A porn star is engaged in a highly public legal spat with the president of the United States over her ability to speak freely about their extra-marital affair. A second porn star has come forward to reveal the president’s effort to recruit her for a threesome.

A third woman, a former Playboy Playmate, has also launched a legal battle to reclaim the right to reveal her own extra-marital affair with the president. And a fourth woman, a former contestant on “The Apprentice” back in Donald Trump’s days as a reality-TV star, has accused the president of groping and sexually harassing her and is suing him for calling her a liar.

OK. Take a moment to ponder the ridiculousness of all that, particularly when viewed from a pre-Trump perspective, if that is still possible. Then, when you’ve finished, think about this:

Deep in the bowels of the federal bureaucracy, political appointees of this very same president are attempting to dismantle successful federal programs and grants designed to reduce teen-pregnancy rates. At the Department of Health and Human Services, five-year grants to some 80 non-profit agencies around the country that are fighting to reduce teen pregnancy will be arbitrarily ended June 30, two years early.

That’s a loss of $200 million for those programs. And why are they being stripped of federal funding that is critically important to their mission?

Because they advocate an “abstinence-plus” approach to sex education, teaching abstinence for as long as possible but also teaching contraceptive use and STD avoidance should teens decide to become sexually active. That approach contradicts the highly moralistic, Christianity-based, abstinence-only approach that is preached by this administration.

"Documents released under a Freedom of Information Act (FOIA) request indicate that three political appointees directed the changes to the Teen Pregnancy Prevention (TPP) program: Valerie Huber, who prior to joining HHS headed a national abstinence education advocacy group; Teresa Manning, a former anti-abortion rights lobbyist who has since left HHS; and Steven Valentine, who previously worked for Rep. Chris Smith (R-N.J.), chairman of the Congressional Pro-Life Caucus."

The problems with this approach are manifold.
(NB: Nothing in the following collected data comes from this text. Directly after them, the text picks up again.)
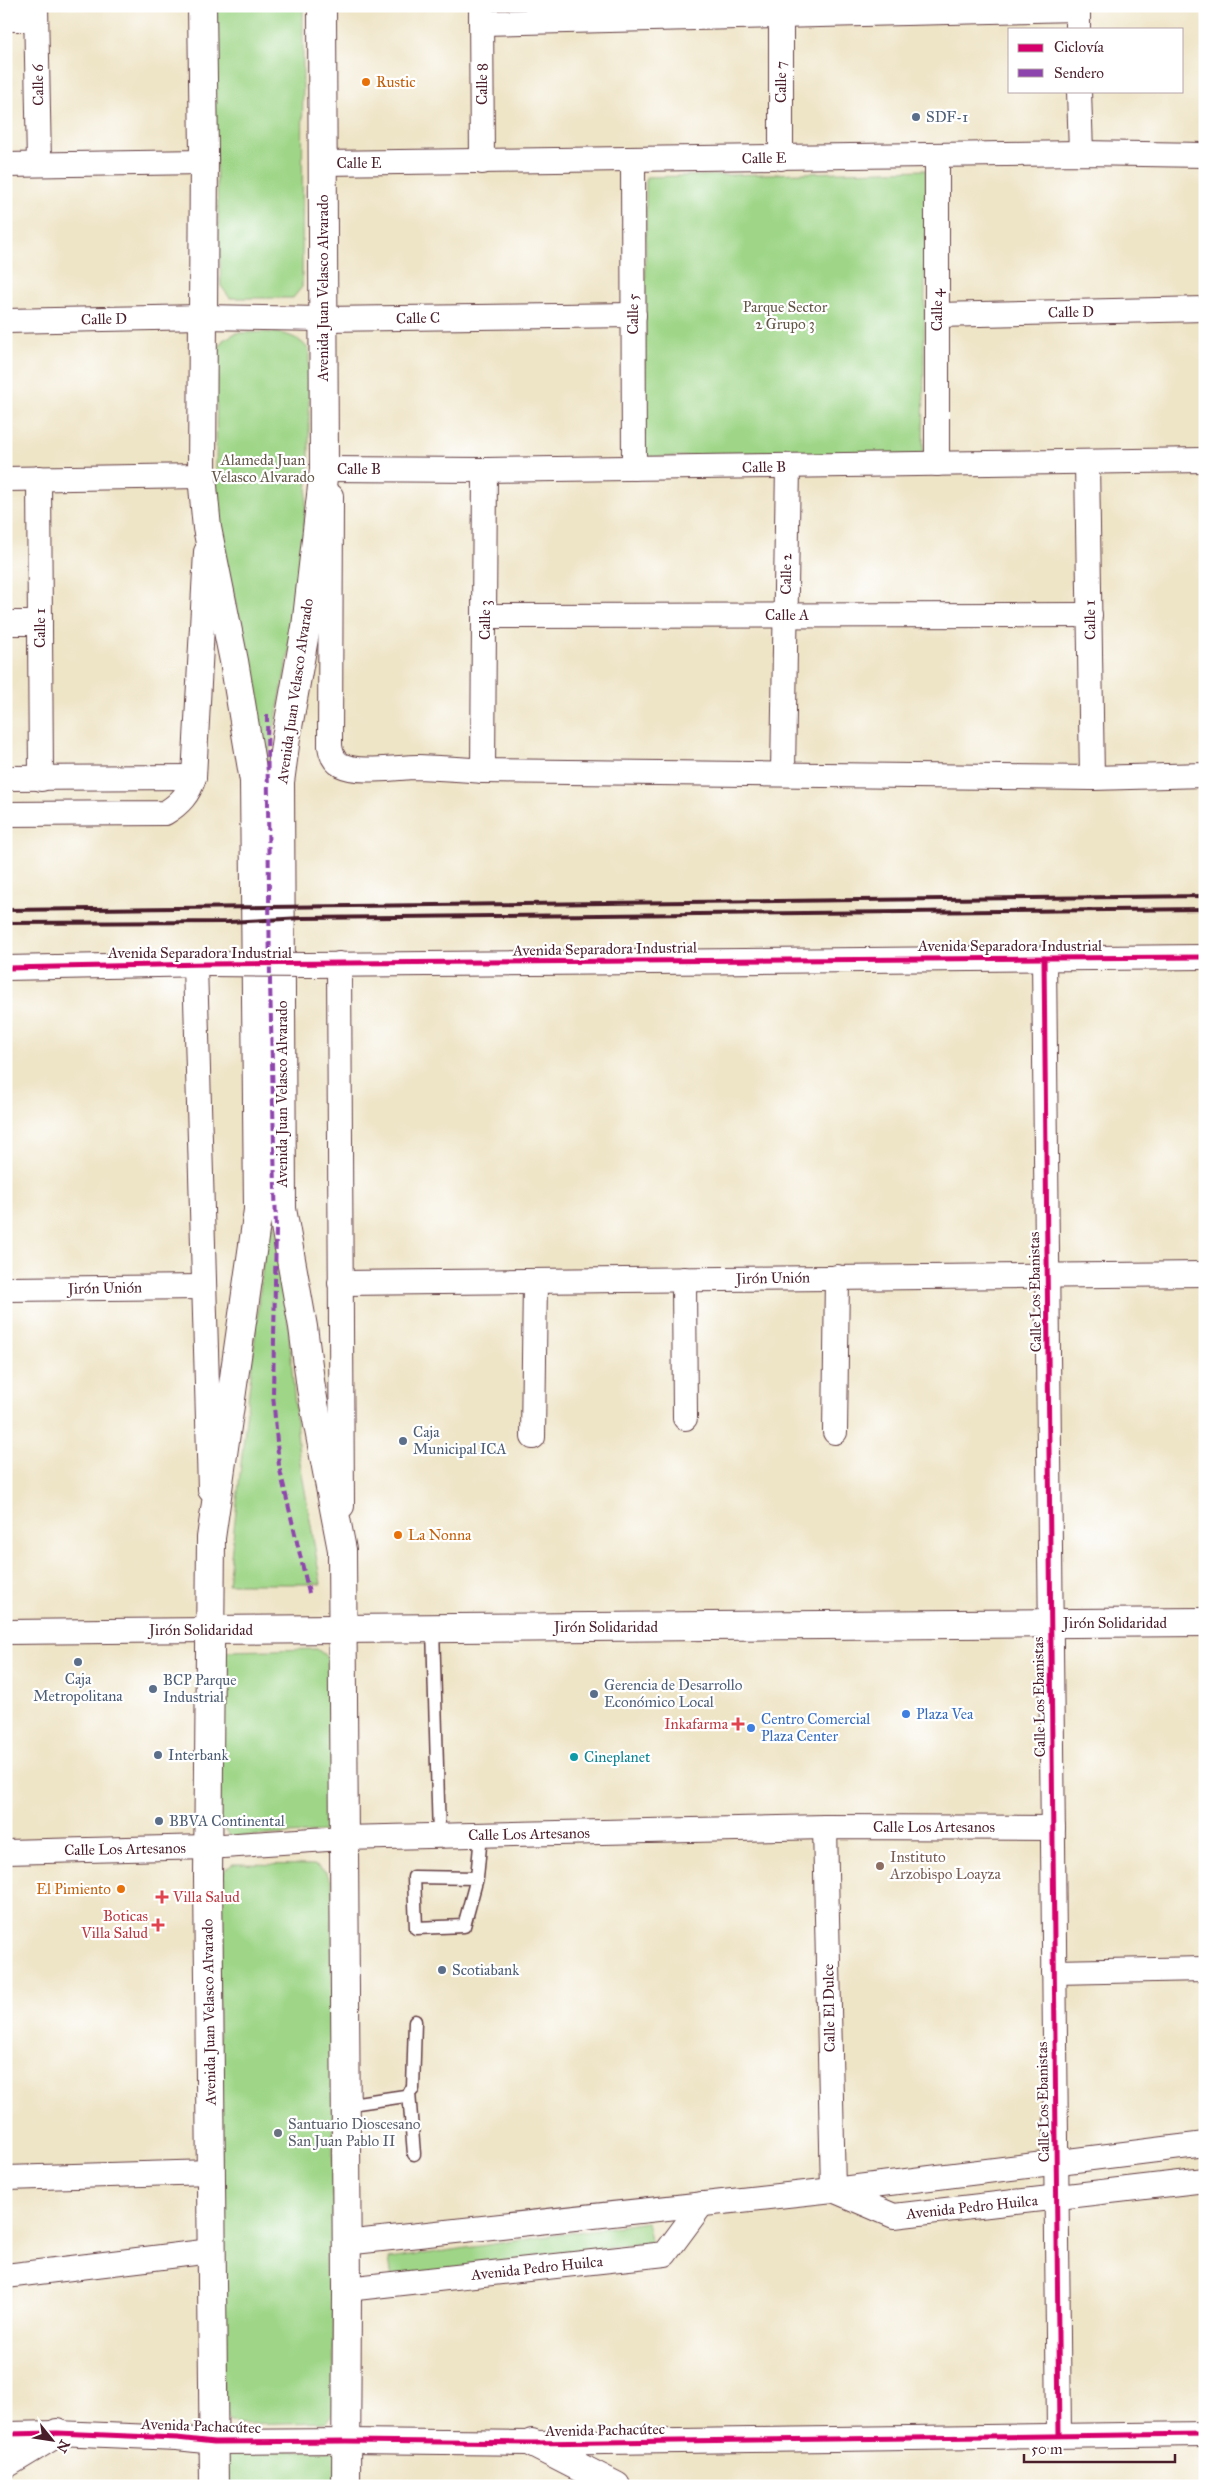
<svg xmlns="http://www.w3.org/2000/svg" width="1211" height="2492" viewBox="0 0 1211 2492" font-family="'IM FELL Great Primer',serif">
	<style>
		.green { fill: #9ed586; stroke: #747a58 }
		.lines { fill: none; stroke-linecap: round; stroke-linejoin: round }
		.lane-casing { stroke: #633d42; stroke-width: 15 }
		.street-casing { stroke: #633d42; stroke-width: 26 }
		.secondary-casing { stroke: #633d42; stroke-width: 30 }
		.primary-casing { stroke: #633d42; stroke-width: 30 }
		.lane { stroke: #fff; stroke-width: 12 }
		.street { stroke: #fff; stroke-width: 24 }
		.secondary { stroke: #fff; stroke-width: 28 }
		.primary { stroke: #fff; stroke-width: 28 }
		.rail { stroke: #4a1f2b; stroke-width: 4 }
		.street-bridge-casing { stroke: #633d42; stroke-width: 26; stroke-linecap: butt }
		.street-bridge { stroke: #fff; stroke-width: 24 }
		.quiet { stroke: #8e44ad; stroke-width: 4; stroke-dasharray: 8 4; stroke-linecap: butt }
		.cycleway-casing { stroke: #fff; stroke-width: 8 }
		.cycleway { stroke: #d6006c; stroke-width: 5 }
		.food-dot { fill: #e8710a; stroke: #fff; stroke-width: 2 }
		.service-dot { fill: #5c6f8a; stroke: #fff; stroke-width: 2 }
		.shop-dot { fill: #3f7fe0; stroke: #fff; stroke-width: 2 }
		.health-dot { fill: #e0444e; stroke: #fff; stroke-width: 2 }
		.culture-dot { fill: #0f9aa8; stroke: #fff; stroke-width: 2 }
		.education-dot { fill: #8d6e63; stroke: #fff; stroke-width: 2 }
		.worship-dot { fill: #6b7280; stroke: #fff; stroke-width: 2 }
		.labels { text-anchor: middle; stroke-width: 4.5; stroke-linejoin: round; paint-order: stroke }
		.food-label { font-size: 15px; fill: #c56008; stroke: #fff; text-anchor: start }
		.street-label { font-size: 15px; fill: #4a1f2b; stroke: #fff }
		.service-label { font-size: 15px; fill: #4e5e75; stroke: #fff; text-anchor: start }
		.park-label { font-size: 15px; fill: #635646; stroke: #fff }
		.shop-label { font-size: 15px; fill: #366cbe; stroke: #fff; text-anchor: start }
		.health-label { font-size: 15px; fill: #be3a42; stroke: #fff; text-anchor: end }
		.culture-label { font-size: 15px; fill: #0d838f; stroke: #fff; text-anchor: start }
		.education-label { font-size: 15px; fill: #785e54; stroke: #fff; text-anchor: start }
		.worship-label { font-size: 15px; fill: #5b616d; stroke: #fff; text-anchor: start }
	</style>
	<rect width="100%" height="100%" fill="#fff"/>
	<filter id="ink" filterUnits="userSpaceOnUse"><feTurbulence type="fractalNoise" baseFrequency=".02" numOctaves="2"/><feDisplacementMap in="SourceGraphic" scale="10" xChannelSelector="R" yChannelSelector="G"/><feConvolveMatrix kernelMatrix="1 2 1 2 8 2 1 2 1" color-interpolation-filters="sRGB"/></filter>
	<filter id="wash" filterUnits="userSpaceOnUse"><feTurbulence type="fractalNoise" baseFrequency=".0096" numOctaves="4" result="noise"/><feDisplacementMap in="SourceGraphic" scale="20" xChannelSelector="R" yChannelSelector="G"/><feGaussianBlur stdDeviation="1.12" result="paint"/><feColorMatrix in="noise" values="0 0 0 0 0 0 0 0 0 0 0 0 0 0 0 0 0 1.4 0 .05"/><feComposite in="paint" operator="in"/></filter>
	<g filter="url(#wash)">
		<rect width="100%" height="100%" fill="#eee4c6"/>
		<g class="green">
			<path d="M210 6H303L302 287 293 298H230L221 286Z"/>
			<path d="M926 170 923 455 644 457 646 177Z"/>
			<path d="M236 333C263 333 292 327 309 350V471L294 626 267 765 245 644 218 526 216 480 217 351 223 340Z"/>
			<path d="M271 1190 288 1321 299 1456 321 1584H228Z"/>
			<path d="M317 1649 330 1659 333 1818 326 1832 230 1837 219 1821 220 1660 228 1651Z"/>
			<path d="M233 1864 314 1865 325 1871 332 1882 334 2413 326 2422 240 2424 229 2419 223 2405 217 1881 223 1871Z"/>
			<path d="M648 2222 651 2242 392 2279 389 2259Z"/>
			<path d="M337 2450V2486H223V2452Z"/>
		</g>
	</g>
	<g filter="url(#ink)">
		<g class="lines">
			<g class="lane-casing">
				<g id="lane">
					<path d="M433 1628 439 1836"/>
					<path d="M477 1878 414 1877 416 1928 464 1926 477 1878 481 1835"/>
					<path d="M409 2093 414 2154"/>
					<path d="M344 2105 405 2096 413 2089 415 2021"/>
				</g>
			</g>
			<g class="street-casing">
				<g id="street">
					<path d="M36 6 39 164"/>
					<path d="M781 6V158"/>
					<path d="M1078 6V29"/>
					<path d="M481 8 482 162"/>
					<path d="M6 19H36"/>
					<path d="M481 23 1078 9"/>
					<path d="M1079 91 1081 153"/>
					<path d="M633 160 634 468"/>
					<path d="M322 163 1081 153 1205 155"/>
					<path d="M6 165 204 162"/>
					<path d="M937 315 1205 309"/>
					<path d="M6 321 202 317 323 319 634 315"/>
					<path d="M1087 463 1092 778"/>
					<path d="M937 464V155"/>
					<path d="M324 469 485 470 1205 460"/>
					<path d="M39 478 41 779"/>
					<path d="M6 479 202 476"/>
					<path d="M331 496 330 746C331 753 333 761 341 765 359 774 396 767 418 767 440 768 462 769 483 771L1092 778 1205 775"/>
					<path d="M485 616 1090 615"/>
					<path d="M6 623H40"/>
					<path d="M483 771 485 470"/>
					<path d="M783 772 788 466"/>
					<path d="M6 778 194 777"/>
					<path d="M6 814 165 813C180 804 189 794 194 777L206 552"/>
					<path d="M1044 958 1059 2435"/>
					<path d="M339 964 342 1506"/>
					<path d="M195 965 210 1490"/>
					<path d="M307 965 1205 957"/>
					<path d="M6 968 208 964"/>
					<path d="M684 1279 685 1418"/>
					<path d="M340 1283 1205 1274"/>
					<path d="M6 1289 204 1287"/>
					<path d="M835 1432 837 1277"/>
					<path d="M533 1437 535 1281"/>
					<path d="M6 1632 210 1630"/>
					<path d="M825 1827 833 2190 894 2216 1205 2180"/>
					<path d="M6 1852 208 1847 343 1838 825 1827 1053 1828"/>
					<path d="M1054 1972 1205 1969"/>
					<path d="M6 2178 211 2172"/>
					<path d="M345 2243 833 2190 1205 2144"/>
					<path d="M6 2276 211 2251"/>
					<path d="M347 2289 665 2254 702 2204"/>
					<path d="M6 2434 57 2433 177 2438 214 2442 346 2441 532 2443 1205 2434"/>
				</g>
			</g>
			<g class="secondary-casing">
				<g id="secondary">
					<path d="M202 6 204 153 202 476 207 528 234 661 254 781 258 1210 211 1538 208 1877 214 2486"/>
					<path d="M322 6 324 469 306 627 286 738 280 782 282 1209 303 1327 311 1388 342 1550 347 2289 346 2486"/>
					<path d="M210 1630 1205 1622"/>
				</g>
			</g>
			<g class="primary-casing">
				<g id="primary">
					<path d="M532 2443 616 2486"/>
					<path d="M6 2464 57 2433"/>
				</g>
			</g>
			<use href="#lane" class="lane"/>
			<use href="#street" class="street"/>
			<use href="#secondary" class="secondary"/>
			<use href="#primary" class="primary"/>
			<g class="rail">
				<path d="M6 910 1205 896"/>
				<path d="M6 923 228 922 302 918 1205 909"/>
			</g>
			<g class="street-bridge-casing">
				<path id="street-bridge" d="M208 964 307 965"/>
			</g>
			<use href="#street-bridge" class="street-bridge"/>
			<path class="quiet" d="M267 714 270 981 276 1229 273 1394 279 1466 309 1593"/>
			<g class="cycleway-casing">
				<g id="cycleway">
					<path d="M1044 958 1059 2435"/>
					<path d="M6 968 208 964 1205 957"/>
					<path d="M6 2434 57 2433 177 2438 214 2442 346 2441 532 2443 1205 2434"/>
				</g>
			</g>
			<use href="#cycleway" class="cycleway"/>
		</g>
	</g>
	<g class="food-dot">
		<circle cx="366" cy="82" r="5"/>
		<circle cx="398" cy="1535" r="5"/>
		<circle cx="121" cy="1889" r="5"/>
	</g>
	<g class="service-dot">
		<circle cx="916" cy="117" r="5"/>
		<circle cx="403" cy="1441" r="5"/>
		<circle cx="78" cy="1662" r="5"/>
		<circle cx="153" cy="1689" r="5"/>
		<circle cx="594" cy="1694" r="5"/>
		<circle cx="158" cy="1755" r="5"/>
		<circle cx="159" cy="1821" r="5"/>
		<circle cx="442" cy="1970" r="5"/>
	</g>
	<g class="shop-dot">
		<circle cx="906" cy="1714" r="5"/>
		<circle cx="751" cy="1728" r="5"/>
	</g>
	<g class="health-dot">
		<path d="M735.5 1716.5h5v5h5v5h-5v5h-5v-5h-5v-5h5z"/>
		<path d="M159.5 1889.5h5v5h5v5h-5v5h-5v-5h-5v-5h5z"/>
		<path d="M155.5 1917.5h5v5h5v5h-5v5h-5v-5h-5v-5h5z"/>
	</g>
	<circle class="culture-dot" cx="574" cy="1757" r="5"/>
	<circle class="education-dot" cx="880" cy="1866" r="5"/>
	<circle class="worship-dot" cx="278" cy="2133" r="5"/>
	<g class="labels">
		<g class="food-label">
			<text x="376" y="87">Rustic</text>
			<text x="408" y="1540">La Nonna</text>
			<text x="111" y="1894" text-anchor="end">El Pimiento</text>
		</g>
		<g class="street-label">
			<text transform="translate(781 82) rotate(-90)" y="5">Calle 7</text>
			<text transform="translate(482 84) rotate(-90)" y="5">Calle 8</text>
			<text transform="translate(38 85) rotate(-91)" y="5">Calle 6</text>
			<text transform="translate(764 158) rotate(-1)" y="5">Calle E</text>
			<text x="359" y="168">Calle E</text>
			<text transform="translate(323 288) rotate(-90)" y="5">Avenida Juan Velasco Alvarado</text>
			<text transform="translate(937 310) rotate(-90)" y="5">Calle 4</text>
			<text transform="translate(1071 312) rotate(-1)" y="5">Calle D</text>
			<text transform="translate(633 314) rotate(-90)" y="5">Calle 5</text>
			<text transform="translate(418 318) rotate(-1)" y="5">Calle C</text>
			<text transform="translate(104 319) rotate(-1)" y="5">Calle D</text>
			<text transform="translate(764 467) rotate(-1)" y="5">Calle B</text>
			<text x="359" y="474">Calle B</text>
			<text transform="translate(786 574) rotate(-89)" y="5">Calle 2</text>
			<text x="787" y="620">Calle A</text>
			<text transform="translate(485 620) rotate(-90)" y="5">Calle 3</text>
			<text transform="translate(1090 620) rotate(-91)" y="5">Calle 1</text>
			<text transform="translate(40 628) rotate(-90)" y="5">Calle 1</text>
			<text transform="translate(295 691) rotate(-82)" y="5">Avenida Juan Velasco Alvarado</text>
			<text x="1010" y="951">Avenida Separadora Industrial</text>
			<text transform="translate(605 949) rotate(-1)" y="5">Avenida Separadora Industrial</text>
			<text x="200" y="958">Avenida Separadora Industrial</text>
			<text transform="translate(282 1094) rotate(-90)" y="5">Avenida Juan Velasco Alvarado</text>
			<text transform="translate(773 1278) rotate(-1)" y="5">Jirón Unión</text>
			<text transform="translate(105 1288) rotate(-1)" y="5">Jirón Unión</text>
			<text transform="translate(1035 1292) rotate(-91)" y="5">Calle Los Ebanistas</text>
			<text x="1115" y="1628">Jirón Solidaridad</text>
			<text x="606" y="1632">Jirón Solidaridad</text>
			<text x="201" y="1635">Jirón Solidaridad</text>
			<text transform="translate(1039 1697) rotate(-91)" y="5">Calle Los Ebanistas</text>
			<text x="934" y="1832">Calle Los Artesanos</text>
			<text transform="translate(529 1834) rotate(-1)" y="5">Calle Los Artesanos</text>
			<text transform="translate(125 1849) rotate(-1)" y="5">Calle Los Artesanos</text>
			<text transform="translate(829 2008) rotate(-91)" y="5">Calle El Dulce</text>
			<text transform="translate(209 2012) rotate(-91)" y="5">Avenida Juan Velasco Alvarado</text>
			<text transform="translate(1043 2102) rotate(-91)" y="5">Calle Los Ebanistas</text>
			<text transform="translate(972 2207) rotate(-6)" y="5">Avenida Pedro Huilca</text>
			<text transform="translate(537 2268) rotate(-6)" y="5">Avenida Pedro Huilca</text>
			<text transform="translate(201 2426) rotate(2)" y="5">Avenida Pachacútec</text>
			<text transform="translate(605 2430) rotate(-1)" y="5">Avenida Pachacútec</text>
		</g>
		<g class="service-label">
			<text x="926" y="122">SDF-1</text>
			<text x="413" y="1437">Caja<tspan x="413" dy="17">Municipal ICA</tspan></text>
			<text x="78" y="1684" text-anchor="middle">Caja<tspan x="78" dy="17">Metropolitana</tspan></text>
			<text x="163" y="1685">BCP Parque<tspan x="163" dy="17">Industrial</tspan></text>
			<text x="604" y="1690">Gerencia de Desarrollo<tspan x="604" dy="17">Económico Local</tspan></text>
			<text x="168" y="1760">Interbank</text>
			<text x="169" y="1826">BBVA Continental</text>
			<text x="452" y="1975">Scotiabank</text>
		</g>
		<g class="park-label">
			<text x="785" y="312">Parque Sector<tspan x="785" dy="17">2 Grupo 3</tspan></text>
			<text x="263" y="465">Alameda Juan<tspan x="263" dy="17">Velasco Alvarado</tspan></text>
		</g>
		<g class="shop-label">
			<text x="916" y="1719">Plaza Vea</text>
			<text x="761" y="1724">Centro Comercial<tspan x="761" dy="17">Plaza Center</tspan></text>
		</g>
		<g class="health-label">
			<text x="728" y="1729">Inkafarma</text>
			<text x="173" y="1902" text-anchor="start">Villa Salud</text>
			<text x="148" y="1921">Boticas<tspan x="148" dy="17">Villa Salud</tspan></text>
		</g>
		<g class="culture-label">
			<text x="584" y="1762">Cineplanet</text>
		</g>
		<g class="education-label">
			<text x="890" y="1862">Instituto<tspan x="890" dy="17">Arzobispo Loayza</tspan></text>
		</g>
		<g class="worship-label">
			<text x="288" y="2129">Santuario Dioscesano<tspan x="288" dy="17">San Juan Pablo II</tspan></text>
		</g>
	</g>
	<rect width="1211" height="2492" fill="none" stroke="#fff" stroke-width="25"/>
	<rect x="1008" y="28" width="175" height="65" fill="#ffffff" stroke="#b7a5aa"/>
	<rect x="1018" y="44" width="25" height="8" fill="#d6006c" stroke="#b7a5aa"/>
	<text x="1054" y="52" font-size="15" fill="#4a1f2b">Ciclovía</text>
	<rect x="1018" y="69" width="25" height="8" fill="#8e44ad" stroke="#b7a5aa"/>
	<text x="1054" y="78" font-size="15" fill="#4a1f2b">Sendero</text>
	<g transform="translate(52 2440) rotate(120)" stroke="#ffffff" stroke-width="4" paint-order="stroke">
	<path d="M0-4L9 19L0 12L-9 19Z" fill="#4a1f2b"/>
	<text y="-8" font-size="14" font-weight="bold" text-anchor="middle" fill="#4a1f2b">N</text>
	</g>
	<path d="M1024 2454v8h151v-8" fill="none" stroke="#4a1f2b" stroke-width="2.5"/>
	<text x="1031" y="2454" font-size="15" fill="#4a1f2b" stroke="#ffffff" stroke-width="4" paint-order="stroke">50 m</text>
</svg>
Study after study have documented that for middle-school and high-school students, abstinence-only programs do not work well. They can delay the onset of sexual experience, but they also leave students unprepared to handle the situation responsibly once they do become sexually active, as most eventually do.

For example, a study published by the National Institutes of Health comparing state policies and teen pregnancy rates concluded that "increasing emphasis on abstinence education is positively correlated with teenage pregnancy and birth rates. ....These data show clearly that abstinence-only education as a state policy is ineffective in preventing teenage pregnancy and may actually be contributing to the high teenage pregnancy rates in the U.S."

Another study, conducted at Case Western University, looked into the curriculum and results of abstinence-only programs in Ohio. Students in those programs were urged to take chastity pledges and were taught virginity until marriage as their only defense against pregnancy. They were further told that condoms were ineffective in preventing pregnancy and STD transmission, with claimed failure rates that were "exponentially higher than the well-documented scientific evidence." They were even told that condom use could lead to death.

It probably will not surprise you to learn that the person heading Ohio’s abstinence-only program at that time was Valerie Huber, now one of the Trump political appointees leading the effort to defund abstinence-plus programs.

Such changes in public policy pose a threat to what has so far been a genuine if largely uncelebrated success story. Thanks in part to an increased emphasis on science-based, evidence-backed abstinence-plus programs, and more funding, the rate of teen births was cut by almost half between 2007 and 2015, as illustrated by the CDC chart above.

Unfortunately, under this administration, you can no longer create, defend or fund policies that are "science-based" and "evidence-based." Shoot, in this administration, you are discouraged from even saying those words. Instead, you sanctimoniously lecture sexually curious 17-year-olds as immoral and impure while you utter not a word about the horndog-in-chief who gave you your job and your power.